Des réunions mensuelles
Le comité d'établissement, réuni une fois par mois, débat d'un ordre du jour alimenté par des questions relatives à la vie économique de l'entreprise, aux projets en cours, aux activités sociales. Chaque comité d'établissement désigne, selon l'effectif de l'établissement, un ou deux représentants appelés à siéger au comité central d'entreprise.
Les activités sociales
Le comité d'établissement crée en son sein les commissions nécessaires à son fonctionnement et notam- ment à l'organisation des activités sociales. Il s'agit pour les élus de répondre aux attentes du personnel en lui proposant des activités (sport, sorties, week-end...) qui permettent un développement des échanges, un meilleur épanouissement des agents. Chaque année, le comité d'établissement présente un compte rendu de ses activités ainsi qu'un bilan comptable.
Les chiffres clés des activités sociales
Le montant total de la dotation versée par la SNCF aux CE et au CCE pour la gestion des activités sociales représente 1,721 % de la masse salariale de l'entreprise, soit pour l'année 2001 une somme totale de plus de 80 millions d' euros (526 MF).
Cette somme est répartie entre le CCE (27 M€) et les 26 CE de France (53 M€).
Dans un souci de solidarité, la dotation est versée à chaque CE au prorata de ses effectifs et non pas en fonction de sa masse salariale.
Le CCE a en charge la gestion du patrimoine national ainsi que l'organisation des activités à caractère national (vacances familiales, séjours enfance jeunesse, service central du livre, versement aux sociétés d'agents).
Les CE gèrent les activités au niveau local comme la restauration, la fête de Noël, les sorties, les week-end, éventuellement certains séjours familiaux, etc.

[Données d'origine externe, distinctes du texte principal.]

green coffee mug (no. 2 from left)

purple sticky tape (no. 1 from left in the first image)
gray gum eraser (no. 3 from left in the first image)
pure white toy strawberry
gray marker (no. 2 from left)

Les centres de vacances pour les 4/17 ans, c'est un coût de 7,7 M€ pour 14 000 enfants.
Les séjours dans les maisons familiales du CEE, c'est une participation de 2,2 M€ pour 22 000 familles.

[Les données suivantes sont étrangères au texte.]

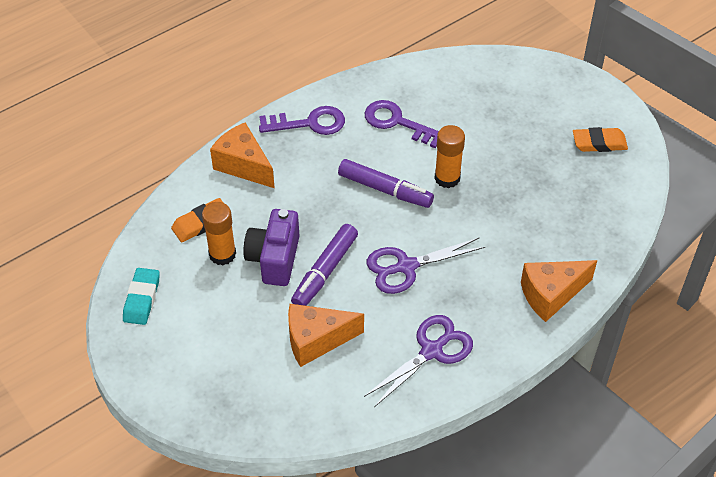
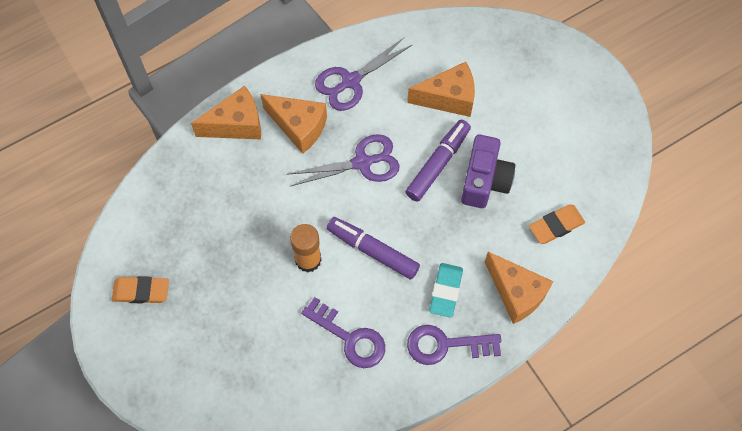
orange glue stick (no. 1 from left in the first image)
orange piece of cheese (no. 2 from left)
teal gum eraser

La subvention du CEE aux sociétés d'agents (ATC, UAICF, USCF, etc.), s'élève à 2,8 M€ pour un nombre d'agents inconnu...
Pour la CFDT, les sommes engagées sont considérables au regard du nombre d'agents concernés. Le recours systématique aux services du CCE montre aujourd'hui ses limites. La CFDT prône l'ouverture à d'autres structures (y compris dans le tourisme social).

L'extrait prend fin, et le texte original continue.